Hal’s eyes had returned to the television: Star Trek. He nodded slightly, his mind still lost in the program. “God, will you get a load of this guy.” He gestured dismissively toward the screen, where the actor Leonard Nimoy, wearing a Greek robe and laurel wreath, was strumming on a lyre. “Oh,” Hal said, as if he’d just thought of something. “The concierge dropped off our stuff a while ago.”

“Really? I didn’t hear a thing.”

“Well, we all heard you, like I said.” He cheerfully tapped the wall behind his head. “The people next door called to ask if somebody was strangling a walrus.”

“Very funny.”

I rose and stretched. Atop the bureau I found a shopping bag from Brooks Brothers-the fresh shirts and underclothes we’d requested-and a selection of toiletries on a glass tray: toothbrushes and paste, razors, a tin of old-fashioned beard cream. My desire to leave the hotel room was suddenly acute; even to remain another minute would steal some essential energy from us. Though the shirts were for the morning, I opened the bag, removed the one I knew to be my size-a robin’s-egg blue, with some bit of white snaking through the weave-and changed quickly. The room had grown dark, save for the flickering, fish-tank glow of the television.

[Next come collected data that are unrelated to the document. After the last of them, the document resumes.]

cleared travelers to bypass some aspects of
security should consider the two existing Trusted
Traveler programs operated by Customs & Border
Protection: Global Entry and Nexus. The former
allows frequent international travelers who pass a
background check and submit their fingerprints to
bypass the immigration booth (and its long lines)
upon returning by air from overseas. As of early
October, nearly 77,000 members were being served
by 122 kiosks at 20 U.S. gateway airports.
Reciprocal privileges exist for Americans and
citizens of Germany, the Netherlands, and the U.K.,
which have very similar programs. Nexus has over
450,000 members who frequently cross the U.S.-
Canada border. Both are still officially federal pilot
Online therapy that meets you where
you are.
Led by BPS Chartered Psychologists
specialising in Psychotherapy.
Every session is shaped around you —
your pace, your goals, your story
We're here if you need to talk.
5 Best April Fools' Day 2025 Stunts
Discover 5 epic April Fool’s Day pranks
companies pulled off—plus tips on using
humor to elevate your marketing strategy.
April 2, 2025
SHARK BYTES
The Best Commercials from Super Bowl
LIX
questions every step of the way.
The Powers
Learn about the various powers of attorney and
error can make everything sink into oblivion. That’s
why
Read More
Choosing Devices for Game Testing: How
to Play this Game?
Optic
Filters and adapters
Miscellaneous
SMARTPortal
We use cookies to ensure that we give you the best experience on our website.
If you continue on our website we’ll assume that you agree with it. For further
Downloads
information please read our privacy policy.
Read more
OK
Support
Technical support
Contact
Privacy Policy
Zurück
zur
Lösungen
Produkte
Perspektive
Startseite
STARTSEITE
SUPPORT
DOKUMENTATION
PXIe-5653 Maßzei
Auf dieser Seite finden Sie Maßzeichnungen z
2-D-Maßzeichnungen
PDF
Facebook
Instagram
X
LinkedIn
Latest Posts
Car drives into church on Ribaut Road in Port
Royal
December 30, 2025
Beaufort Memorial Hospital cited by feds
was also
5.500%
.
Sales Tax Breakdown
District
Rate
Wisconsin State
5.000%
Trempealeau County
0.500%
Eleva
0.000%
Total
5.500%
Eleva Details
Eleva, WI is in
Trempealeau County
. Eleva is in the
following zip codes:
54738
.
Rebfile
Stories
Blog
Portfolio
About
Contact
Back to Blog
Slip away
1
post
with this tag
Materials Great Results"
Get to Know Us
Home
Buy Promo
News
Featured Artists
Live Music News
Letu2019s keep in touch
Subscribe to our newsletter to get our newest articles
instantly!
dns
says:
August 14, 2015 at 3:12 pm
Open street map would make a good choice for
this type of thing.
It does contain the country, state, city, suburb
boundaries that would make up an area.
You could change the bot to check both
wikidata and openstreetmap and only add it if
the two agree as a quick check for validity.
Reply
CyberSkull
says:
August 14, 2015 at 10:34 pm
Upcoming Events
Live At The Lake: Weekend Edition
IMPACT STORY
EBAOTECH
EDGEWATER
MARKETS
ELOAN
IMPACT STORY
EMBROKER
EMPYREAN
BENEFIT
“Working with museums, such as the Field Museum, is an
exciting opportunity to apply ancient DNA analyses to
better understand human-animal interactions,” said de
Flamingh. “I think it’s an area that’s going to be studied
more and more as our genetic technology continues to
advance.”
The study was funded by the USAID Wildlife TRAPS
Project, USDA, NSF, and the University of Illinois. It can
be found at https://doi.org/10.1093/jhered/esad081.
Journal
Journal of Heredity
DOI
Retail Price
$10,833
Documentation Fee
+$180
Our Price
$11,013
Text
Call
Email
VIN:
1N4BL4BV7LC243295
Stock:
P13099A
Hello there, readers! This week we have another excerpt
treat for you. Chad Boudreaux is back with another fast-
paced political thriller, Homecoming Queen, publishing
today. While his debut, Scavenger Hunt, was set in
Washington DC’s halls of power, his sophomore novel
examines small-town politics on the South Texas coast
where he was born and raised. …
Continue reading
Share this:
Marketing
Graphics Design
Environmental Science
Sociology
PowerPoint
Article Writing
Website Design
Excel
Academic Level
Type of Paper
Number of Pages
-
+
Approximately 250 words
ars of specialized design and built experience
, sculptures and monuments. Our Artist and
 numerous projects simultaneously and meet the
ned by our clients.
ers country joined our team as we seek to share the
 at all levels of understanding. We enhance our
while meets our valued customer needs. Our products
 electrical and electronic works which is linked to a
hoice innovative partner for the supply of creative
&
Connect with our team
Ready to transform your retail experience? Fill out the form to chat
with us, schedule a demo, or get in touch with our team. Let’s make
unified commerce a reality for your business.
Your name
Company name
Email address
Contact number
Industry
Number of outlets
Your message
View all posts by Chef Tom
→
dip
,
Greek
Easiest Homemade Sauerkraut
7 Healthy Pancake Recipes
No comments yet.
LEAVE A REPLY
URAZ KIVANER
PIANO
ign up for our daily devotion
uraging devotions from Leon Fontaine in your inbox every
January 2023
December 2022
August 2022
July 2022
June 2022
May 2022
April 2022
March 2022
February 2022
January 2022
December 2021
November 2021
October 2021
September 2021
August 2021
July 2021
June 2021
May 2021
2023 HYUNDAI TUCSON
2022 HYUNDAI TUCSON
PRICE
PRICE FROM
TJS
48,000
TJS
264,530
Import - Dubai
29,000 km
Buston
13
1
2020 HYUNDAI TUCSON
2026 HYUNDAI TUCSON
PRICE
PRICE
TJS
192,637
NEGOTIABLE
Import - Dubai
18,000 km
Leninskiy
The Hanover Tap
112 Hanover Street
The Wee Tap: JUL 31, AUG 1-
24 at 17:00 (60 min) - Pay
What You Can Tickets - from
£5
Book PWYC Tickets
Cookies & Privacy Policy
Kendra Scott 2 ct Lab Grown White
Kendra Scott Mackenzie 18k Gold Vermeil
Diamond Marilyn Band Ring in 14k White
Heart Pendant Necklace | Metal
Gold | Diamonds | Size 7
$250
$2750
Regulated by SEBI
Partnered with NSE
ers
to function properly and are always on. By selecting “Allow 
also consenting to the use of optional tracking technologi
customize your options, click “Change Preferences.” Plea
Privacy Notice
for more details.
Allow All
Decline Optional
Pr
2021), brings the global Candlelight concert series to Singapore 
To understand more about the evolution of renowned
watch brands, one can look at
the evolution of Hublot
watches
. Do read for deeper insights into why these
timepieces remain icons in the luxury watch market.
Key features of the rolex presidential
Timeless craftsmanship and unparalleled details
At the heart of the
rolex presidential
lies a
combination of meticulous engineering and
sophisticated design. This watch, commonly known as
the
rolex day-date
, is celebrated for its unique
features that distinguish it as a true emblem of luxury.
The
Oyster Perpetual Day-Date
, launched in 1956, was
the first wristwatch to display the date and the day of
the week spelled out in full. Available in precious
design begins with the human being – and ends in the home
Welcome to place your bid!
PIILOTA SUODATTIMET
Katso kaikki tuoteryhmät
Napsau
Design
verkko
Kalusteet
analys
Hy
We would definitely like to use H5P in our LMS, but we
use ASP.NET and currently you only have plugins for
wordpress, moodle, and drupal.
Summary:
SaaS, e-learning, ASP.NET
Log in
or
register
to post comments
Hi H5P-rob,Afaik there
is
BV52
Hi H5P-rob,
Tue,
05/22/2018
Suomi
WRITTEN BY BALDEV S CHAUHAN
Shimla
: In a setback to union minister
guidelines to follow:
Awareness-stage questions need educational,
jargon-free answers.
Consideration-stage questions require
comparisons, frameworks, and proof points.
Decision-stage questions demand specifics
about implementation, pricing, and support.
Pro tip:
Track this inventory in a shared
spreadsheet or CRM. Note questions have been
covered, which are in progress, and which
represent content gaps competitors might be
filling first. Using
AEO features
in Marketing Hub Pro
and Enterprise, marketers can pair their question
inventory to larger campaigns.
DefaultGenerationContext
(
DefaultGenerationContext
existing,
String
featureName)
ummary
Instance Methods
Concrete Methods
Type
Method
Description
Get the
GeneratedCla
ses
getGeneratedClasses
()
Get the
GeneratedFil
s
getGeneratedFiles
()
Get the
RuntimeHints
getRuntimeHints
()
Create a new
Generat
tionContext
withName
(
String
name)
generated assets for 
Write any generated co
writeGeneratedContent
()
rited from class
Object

“What do you say, Hal?” I clapped my hands together. “Turn that thing off and let’s get some dinner.”

At last he pulled his eyes from the television. A thin smile crossed his lips. “Okay,” he said. “You know me. I can always eat.”

We set out into streets washed clean as laundry by the rain. The air had cooled and smelled of damp concrete. We walked up the block to a brasserie the concierge had recommended, the sort of restaurant he would probably suggest to two men, but not a man and a woman together: dimly masculine, with a long mahogany bar and just a few tables pushed against the wall. The menu was written on a chalkboard the apron-clad waiter brought around to each table and propped on a folding chair, waiting with a look of boredom while we read. We ordered quickly and each drank a beer while we waited for our meal: a plate of oysters followed by slablike chops of veal and heaps of mashed potatoes in a dark, smoky gravy. We were hungry and spoke little, saying just enough to keep silence at bay, but the truth was, it was not an evening for talk; I was satisfied for the moment just to share Hal’s company. All day, since the cemetery, the feeling had grown within me that I was leaving the world, and that it would be Hal’s from now on. It was not a feeling I knew or had a name for. But as I sat in the restaurant watching Hal eat, each measured portion finding its way from plate to fork to mouth, the sheer fact of his physical existence seemed as inseparable from my being as my own flesh, my blood and bone. Our time together would be short. In two days, he would be returning to Williamstown, to take his final exams and finish out the semester. I had called the dean, to ask if he could be somehow excused from this obligation, and though I was told that under such circumstances arrangements could be made for him to take makeups at some later date, Hal had refused. The last thing he wanted, he said, was to have a bunch of tests hanging over him. He’d made plans to spend the summer on Martha’s Vineyard, where a group of his friends from the lacrosse team had rented a house and planned to get jobs-construction, bartending, whatever they could find. It didn’t matter; the point was to be together, I knew. So there was this, too: the emptiness, oddly pleasurable, of missing him.